Les trois coups retentissent. Le silence se fait dans la salle. Le rideau se lève. La scène se situe en Angleterre. L’action se déroule vers le milieu du vieux XXe siècle. Un homme, le plus célèbre des Premiers ministres du Royaume-Uni, pose pour un autre qui le peint. On n’en dira pas plus pour l’instant.
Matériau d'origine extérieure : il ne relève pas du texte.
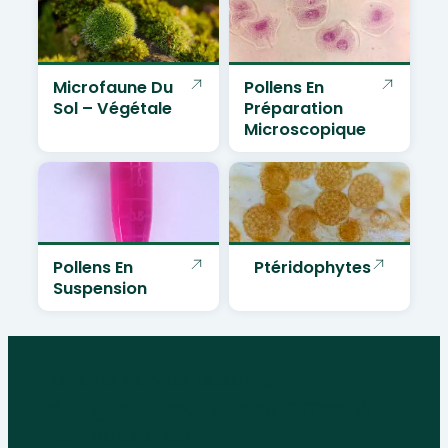
Microfaune Du
Pollens En
Sol – Végétale
Préparation
Microscopique
Pollens En
Ptéridophytes
Suspension
Parlons de vos besoins
pédagogiques, nous sommes là
pour vous aider.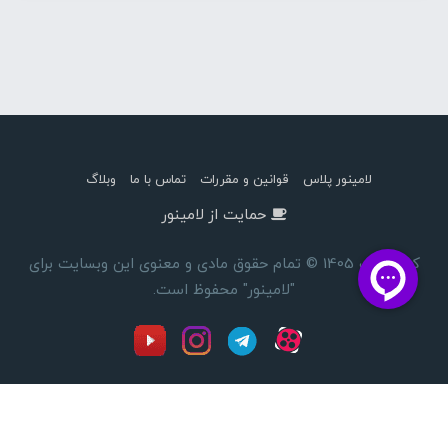
لامینور پلاس
قوانین و مقررات
تماس با ما
وبلاگ
حمایت از لامینور
کپی رایت 1405 © تمام حقوق مادی و معنوی این وبسایت برای
"لامینور" محفوظ است.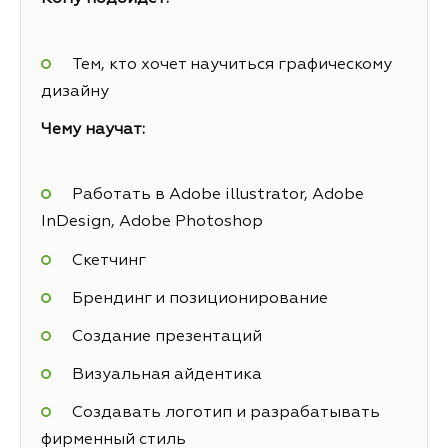
Тем, кто хочет научиться графическому
дизайну
Чему научат:
Работать в Adobe illustrator, Adobe
InDesign, Adobe Photoshop
Скетчинг
Брендинг и позиционирование
Создание презентаций
Визуальная айдентика
Создавать логотип и разрабатывать
фирменный стиль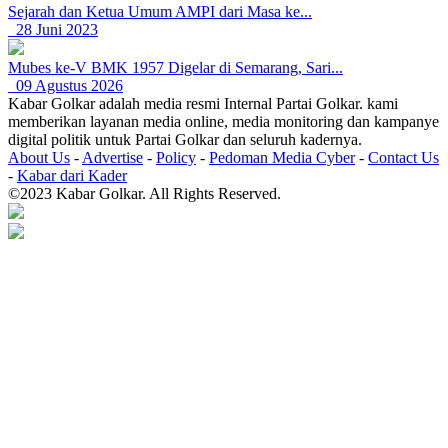
Sejarah dan Ketua Umum AMPI dari Masa ke...
28 Juni 2023
Mubes ke-V BMK 1957 Digelar di Semarang, Sari...
09 Agustus 2026
Kabar Golkar adalah media resmi Internal Partai Golkar. kami
memberikan layanan media online, media monitoring dan kampanye
digital politik untuk Partai Golkar dan seluruh kadernya.
About Us
-
Advertise
-
Policy
-
Pedoman Media Cyber
-
Contact Us
-
Kabar dari Kader
©2023 Kabar Golkar. All Rights Reserved.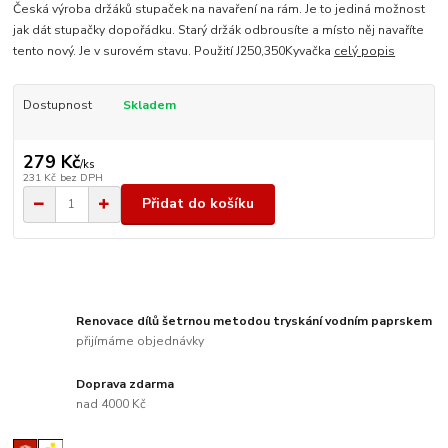
Česká výroba držáků stupaček na navaření na rám. Je to jediná možnost
jak dát stupačky dopořádku. Starý držák odbrousíte a místo něj navaříte
tento nový. Je v surovém stavu. Použití J250,350Kyvačka
celý popis
Dostupnost
Skladem
279 Kč
/
ks
231 Kč
bez DPH
Přidat do košíku
Renovace dílů šetrnou metodou tryskání vodním paprskem
přijímáme objednávky
Doprava zdarma
nad 4000 Kč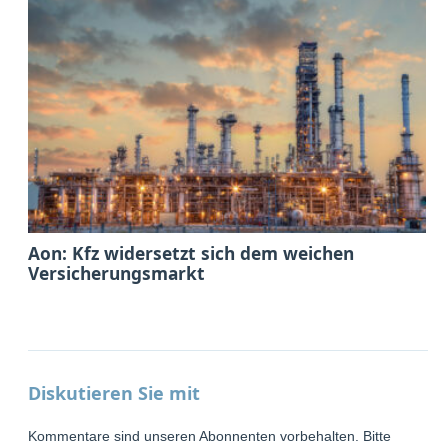
Aon: Kfz widersetzt sich dem weichen
Versicherungsmarkt
Diskutieren Sie mit
Kommentare sind unseren Abonnenten vorbehalten. Bitte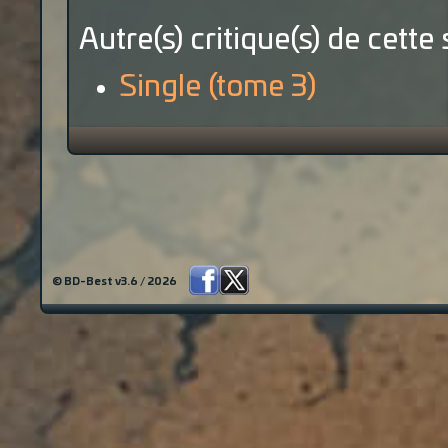
Autre(s) critique(s) de cette 
Single (tome 3)
© BD-Best v3.6 / 2026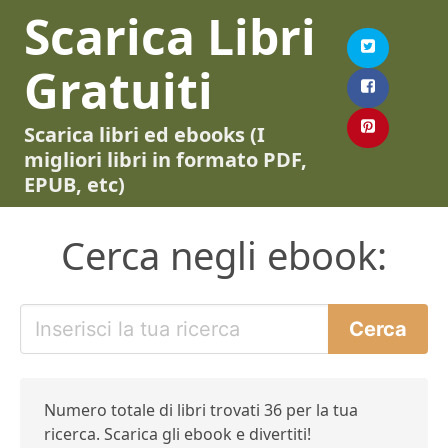
Scarica Libri
Gratuiti
Scarica libri ed ebooks (I
migliori libri in formato PDF,
EPUB, etc)
Cerca negli ebook:
Numero totale di libri trovati 36 per la tua
ricerca. Scarica gli ebook e divertiti!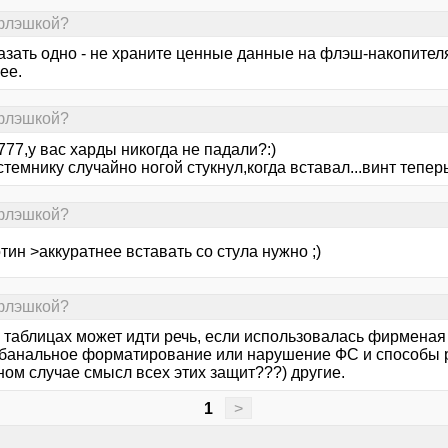
 флэшкой?
азать одно - не храните ценные данные на флэш-накопителя
ее.
 флэшкой?
777,у вас харды никогда не падали?:)
стемнику случайно ногой стукнул,когда вставал...винт тепе
 флэшкой?
тин >аккуратнее вставать со стула нужно ;)
 флэшкой?
х таблицах может идти речь, если использовалась фирмена
 банальное форматирование или нарушение ФС и способы ре
ном случае смысл всех этих защит???) другие.
1
>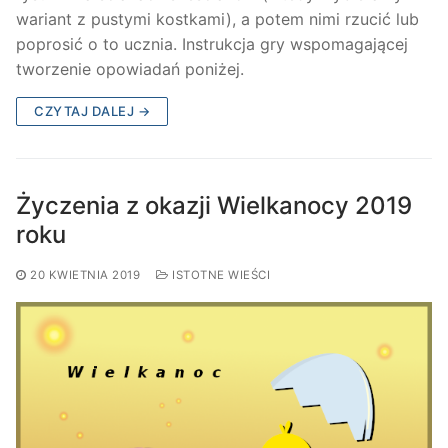
wariant z pustymi kostkami), a potem nimi rzucić lub
poprosić o to ucznia. Instrukcja gry wspomagającej
tworzenie opowiadań poniżej.
CZYTAJ DALEJ →
Życzenia z okazji Wielkanocy 2019
roku
20 KWIETNIA 2019
ISTOTNE WIEŚCI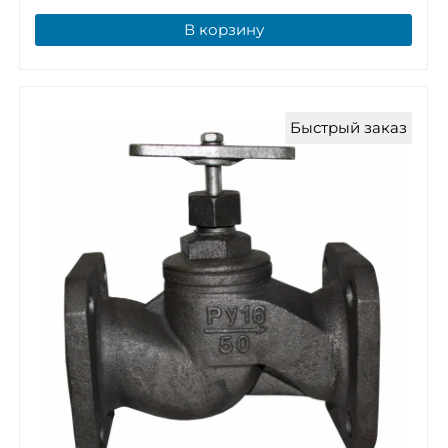
В корзину
Быстрый заказ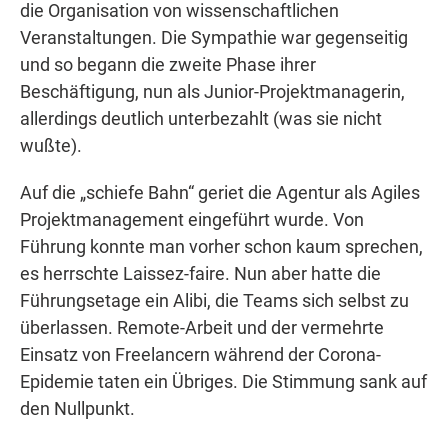
die Organisation von wissenschaftlichen
Veranstaltungen. Die Sympathie war gegenseitig
und so begann die zweite Phase ihrer
Beschäftigung, nun als Junior-Projektmanagerin,
allerdings deutlich unterbezahlt (was sie nicht
wußte).
Auf die „schiefe Bahn“ geriet die Agentur als Agiles
Projektmanagement eingeführt wurde. Von
Führung konnte man vorher schon kaum sprechen,
es herrschte Laissez-faire. Nun aber hatte die
Führungsetage ein Alibi, die Teams sich selbst zu
überlassen. Remote-Arbeit und der vermehrte
Einsatz von Freelancern während der Corona-
Epidemie taten ein Übriges. Die Stimmung sank auf
den Nullpunkt.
Drame ou comédie, le spectacle peut maintenant commencer, qui raconte à chacun le récit de ce qui fit sa vie.
Éditeur original : Gallimard
Critiques
- Chaque phrase rivalise d’élégance, de subtilité et de poésie, le classicisme shakespearien de la forme parfois adoptée permettant à l’auteur de porter son propos bien plus loin que l’histoire du portrait ne lui permettrait.
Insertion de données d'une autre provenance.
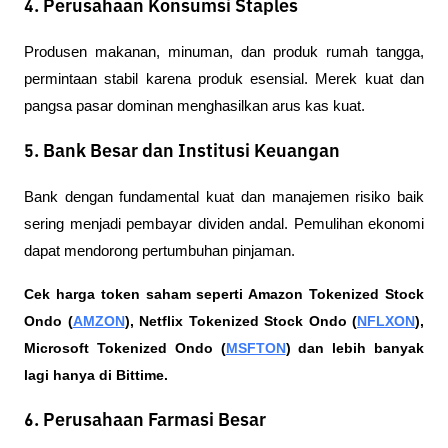
4. Perusahaan Konsumsi Staples
Produsen makanan, minuman, dan produk rumah tangga, 
permintaan stabil karena produk esensial. Merek kuat dan 
pangsa pasar dominan menghasilkan arus kas kuat.
5. Bank Besar dan Institusi Keuangan
Bank dengan fundamental kuat dan manajemen risiko baik 
sering menjadi pembayar dividen andal. Pemulihan ekonomi 
dapat mendorong pertumbuhan pinjaman.
Cek harga token saham seperti Amazon Tokenized Stock 
Ondo (
AMZON
), Netflix Tokenized Stock Ondo (
NFLXON
), 
Microsoft Tokenized Ondo (
MSFTON
) dan lebih banyak 
lagi hanya di Bittime.
6. Perusahaan Farmasi Besar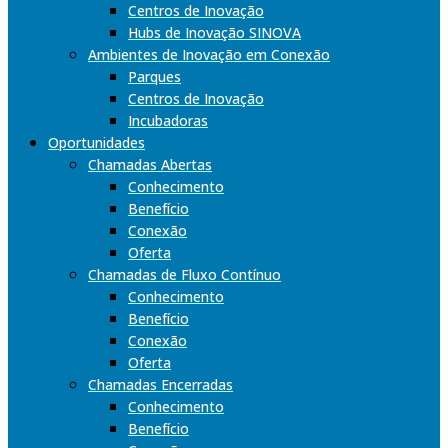
Centros de Inovação
Hubs de Inovação SINOVA
Ambientes de Inovação em Conexão
Parques
Centros de Inovação
Incubadoras
Oportunidades
Chamadas Abertas
Conhecimento
Benefício
Conexão
Oferta
Chamadas de Fluxo Contínuo
Conhecimento
Benefício
Conexão
Oferta
Chamadas Encerradas
Conhecimento
Benefício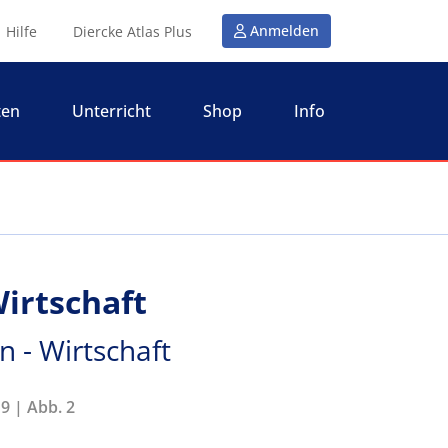
Anmelden
Hilfe
Diercke Atlas Plus
ten
Unterricht
Shop
Info
Wirtschaft
n - Wirtschaft
9 | Abb. 2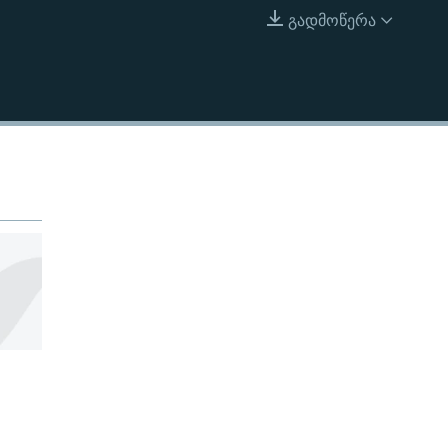
გადმოწერა
EMBED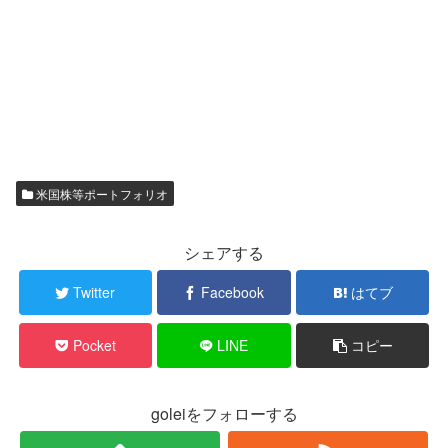
米国株等ポートフォリオ
シェアする
Twitter
Facebook
はてブ
Pocket
LINE
コピー
goleiをフォローする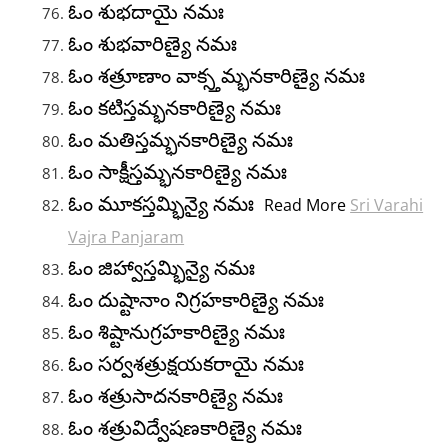
ఓం శుభదాయై నమః
ఓం శుభవారిణ్యై నమః
ఓం శత్రూణాం వాక్స్తమ్భనకారిణ్యై నమః
ఓం కటిస్తమ్భనకారిణ్యై నమః
ఓం మతిస్తమ్భనకారిణ్యై నమః
ఓం సాక్షీస్తమ్భనకారిణ్యై నమః
ఓం మూకస్తమ్భిన్యై నమః
Read More
Sri Varahi
Vajra Panjaram
ఓం జిహ్వాస్తమ్భిన్యై నమః
ఓం దుష్టానాం నిగ్రహకారిణ్యై నమః
ఓం శిష్టానుగ్రహకారిణ్యై నమః
ఓం సర్వశత్రుక్షయకరాయై నమః
ఓం శత్రుసాదనకారిణ్యై నమః
ఓం శత్రువిద్వేషణకారిణ్యై నమః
Les Inrockuptibles n° 1238, Yann Pereau, 21 août 2019 - Philippe Forest a conçu un roman qui doit beaucoup à la forme théâtrale. En quatre actes, trois intermèdes, un prologue et un épilogue, l’auteur imagine les séances de pose auxquelles Churchill se prête de mauvaise grâce, dans sa propriété de Chartwell.
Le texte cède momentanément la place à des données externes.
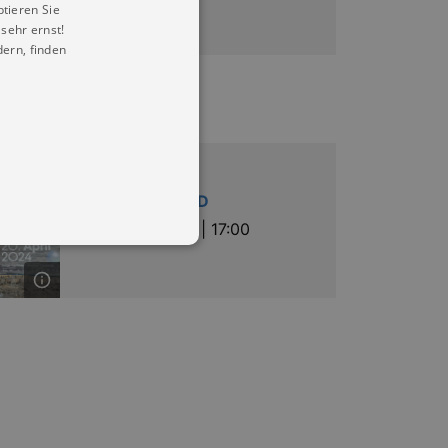
ptieren Sie
sehr ernst!
ern, finden
Musik
KIRCHE und LIED
So |
13.09.2026 | 17:00
in Ihren account. Ohne diese
mber visitor cookie consent
 banner to work properly.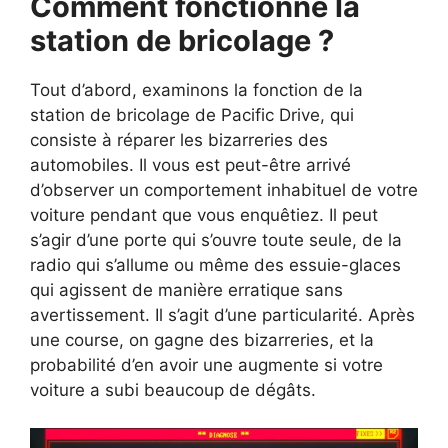
Comment fonctionne la
station de bricolage ?
Tout d’abord, examinons la fonction de la
station de bricolage de Pacific Drive, qui
consiste à réparer les bizarreries des
automobiles. Il vous est peut-être arrivé
d’observer un comportement inhabituel de votre
voiture pendant que vous enquêtiez. Il peut
s’agir d’une porte qui s’ouvre toute seule, de la
radio qui s’allume ou même des essuie-glaces
qui agissent de manière erratique sans
avertissement. Il s’agit d’une particularité. Après
une course, on gagne des bizarreries, et la
probabilité d’en avoir une augmente si votre
voiture a subi beaucoup de dégâts.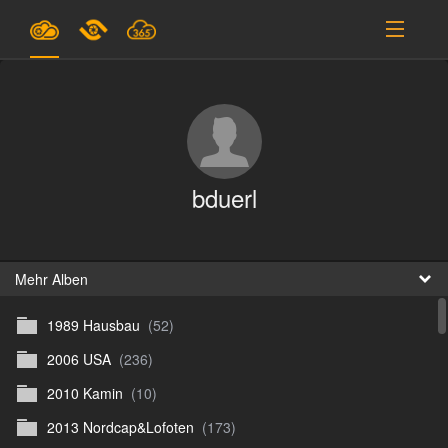
Pläne & Preise
Unterstützung
EINLOGGEN
bduerl
ANMELDEN
Deutsch
B
Mehr Alben
1989 Hausbau
(52)
D
2006 USA
(236)
En
2010 Kamin
(10)
D
2013 Nordcap&Lofoten
(173)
RTS, Jean-Marie Félix, 2 septembre 2019 - Admirable roman que sa forme exigeante exhausse en fantasmagorie poignante autant qu’en méditation sur les ténèbres et le néant.
Telerama n°3632, Nathalie Crom, 20 août 2019, TTT - Méditation sur la politique, l’art et ses limites, « Je reste roi de mes chagrins », bien que questionnant la pertinence de raconter, encore et toujours, les mêmes histoires, est un grand roman.
Les Inrockuptibles n° 1237, 14 août 2019 - Le texte, dans sa composition en quatre actes et l’ombre explicitement shakespearienne qui s’y porte, s’allume ainsi progressivement, et ses personnages sont telles des figures qu’on dirait dialoguant dans la mémoire même de l’auteur : étrange effet d’un récit à la fois théâtral et intérieur […] Du coup, il semble que toute l’œuvre de Forest fasse, dans « Je reste roi de mes chagrins », comme une espèce de boucle, complexe et très belle, passant par le théâtre et la peinture, l’histoire du monde et l’intimité de sa traversée.
Le Monde n° 23250, Fabrice Gabriel, 11 octobre 2019 - « Je reste roi de mes chagrins », conçu comme une pièce, avec didascalies, prologue, actes, intermèdes et exergues de Shakespeare, multiplie avec virtuosité les reprises, les reformulations, les changements de genre et de rythme, les ruptures de ton, les retournements syntaxiques, dans un système d’emboîtement solide et minutieux, où l’essai sur l’art de la fiction et l’auto-commentaire s’insèrent dans une forme narrative démultipliée.
Mediapart, Pierre Benetti, 26 octobre 2019 - Dans « Je reste roi de mes chagrins », par sa forme même, on trouve une forme de partage universel d’un malheur, aux antipodes de la confession ; preuve parmi d’autres que littérature de soi et nombrilisme ne sont pas synonymes, contrairement aux idées reçues.